278
Ctrl

Василь Быков

История публикации повести «Знак беды»

Из книги воспоминаний «Долгая дорога домой»

2005

С публикацией всех прежних повестей (до «Знака беды» включительно) у меня возникало немало серьезных проблем. О политической стерильности этих произведений заботились не только редакторат, не только цензура, но и КГБ. Даже во времена Горбачева. Бывший пресс-атташе генсека Андрей Грачев в своей книге «М. С. Горбачев» пишет: «Отвечая на заседании Политбюро В. Чебрикову (тогдашний руководитель КГБ. — В. Б.), который возражал против публикации повести Василя Быкова „Знак беды“, бдительно разглядев в ней „подкоп под коллективизацию“, Горбачев шумел: „Да, перекосы будут. Всё поплывет в потоке, который возникнет. Будут и пена, и сор, но всё это знак весны, обновления, спутники демократизации. А ее маховик надо раскручивать, не следует бояться...“».

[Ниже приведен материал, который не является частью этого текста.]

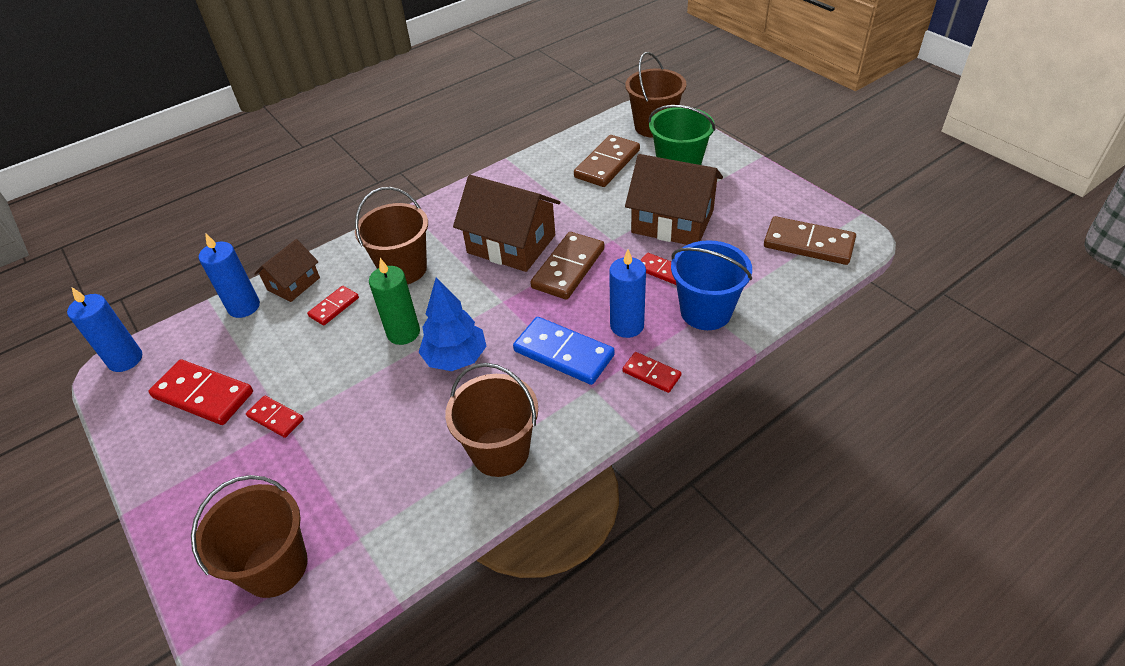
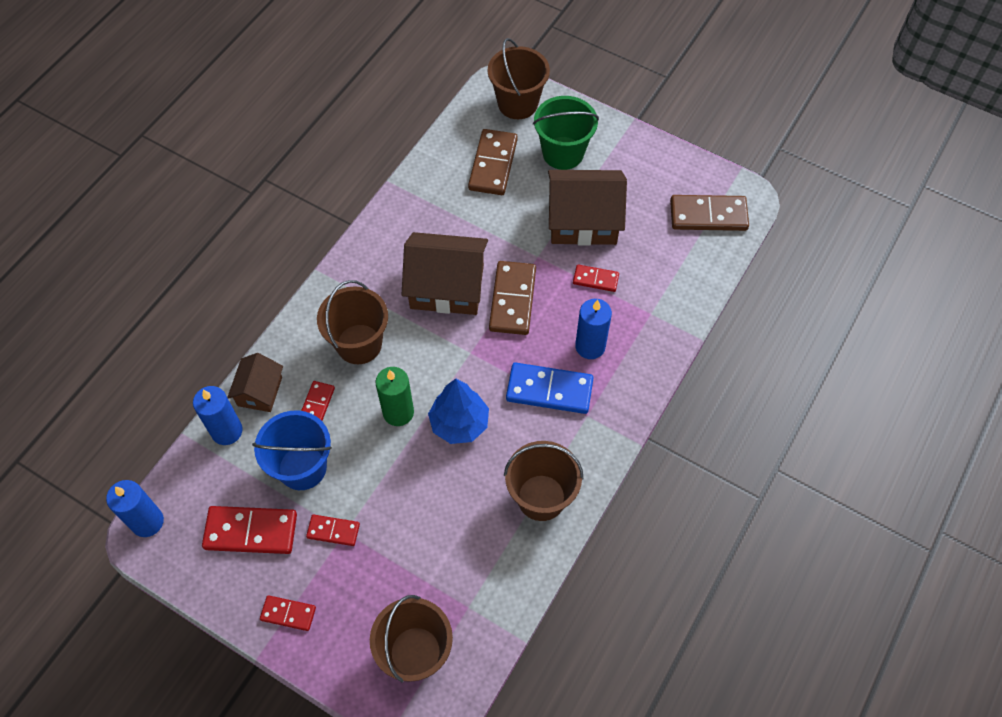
camera: 25 degrees left, 15 degrees up
red domino [622,352,681,393] -> red domino moved to [260,595,316,631]
blue bucket [671,240,752,330] -> blue bucket moved to [252,410,332,490]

Таким образом, моя повесть была для руководителя КГБ «знаком беды», а для Горбачева — все же «знаком весны». Кажется, ошибались оба.

Свой перевод «Знака беды» я отдал в московский журнал «Дружба народов».

Вскоре меня срочно вызвали в редакцию. Редактор Сергей Баруздин высказал общие претензии, но детализировать их не стал: очень спешил на какое-то заседание (видимо, в ЦК). Сказал, что все остальное выскажет его заместитель Леонид Теракопян. Тот сделал это не слишком категорически, но подробно и доказательно, ну, конечно, имели место перегибы, нарушения, но коллективизация была необходима, ибо раздробленное частновладельческое сельское хозяйство не способно было... и т. д. Кое-что пришлось вычеркнуть, опустить, заменить банальностями. Но я уже знал: если на первом этапе редактирования в чем-нибудь уступишь (вот тут — всего три-четыре места), то на следующем этапе мест этих будет уже пять-восемь, а затем и десять-пятнадцать. Особенно в Главлите. Так получилось и на этот раз. Чтобы окончательно все подчистить, из редакции в Минск был прислан опытный литературный правщик, с которым мы чистили повесть в четыре руки. Считалось, что правился только стиль, хотя работа наша имела к нему мало отношения — дело было в политике. Притом в политике вчерашнего дня, минувших десятилетий, которая все еще многое определяла в нашей жизни. «А что если „Знак беды“ назвать романом?» — пришла мне в голову неожиданная мысль. На это мой правщик ответил просто: «Тогда с ним придется возиться вдвое больше, ибо другой жанр». И я подумал: пусть уж остается в жанре повести.

А в издательстве «Молодая гвардия», которое тоже собиралось издать «Знак» отдельной книгой, ситуация сложилась еще хуже. Уже изрядно подчищенную для предыдущих публикаций повесть внезапно вернул Главлит. Судя по всему, произошло это вследствие того, что Главлит стал курировать мой старый «друг» Владимир Севрук, с каждым годом приобретавший все больший вес в аппарате ЦК. Очевидно, с подачи Севрука повесть моя попала на стол ко «второму лицу в государстве», тогдашнему секретарю ЦК Лигачеву. Как известно, новая метла всегда метет чисто. В данном случае вместе с сельским хозяйством «подмела» она и литературу. В издательстве разразился скандал, и заведующую отделом Зою Яхонтову отрядили в Минск — уламывать автора. Хорошая эта женщина приехала ко мне на Танковую и рассказала о полученном ею задании. В общем, требовалось сделать, на первый взгляд, немного: «Снять вот здесь, здесь и здесь. А также, если можно, от сих до сих...» и т. д. Я искренне хотел помочь этой женщине (которая скоро должна была уходить на пенсию). Ведь известно, каждый редактор — тот же сапер: однажды ошибся — и пиши пропало. Я черкал, выбрасывал, но логика произведения протестовала, приходилось что-то восстанавливать, мы нервничали и спорили. В конце концов вытравили слишком уж конфликтную сцену раскулачивания, еще кое-что. Цензоры, конечно, превосходно понимали, где был «знак беды», и очень старались, чтоб этого не понял читатель. Чтобы всё спрятать в строго засекреченных фондах, начисто вычеркнув из литературы. Но не в их власти было вычеркнуть это из жизни, ибо, как говорили древние греки, — даже боги не в силах переиначить прошлое. Оно выше настоящего, так как уже неподвластно никому.

Но большевики, однако, старались подчинить себе и его.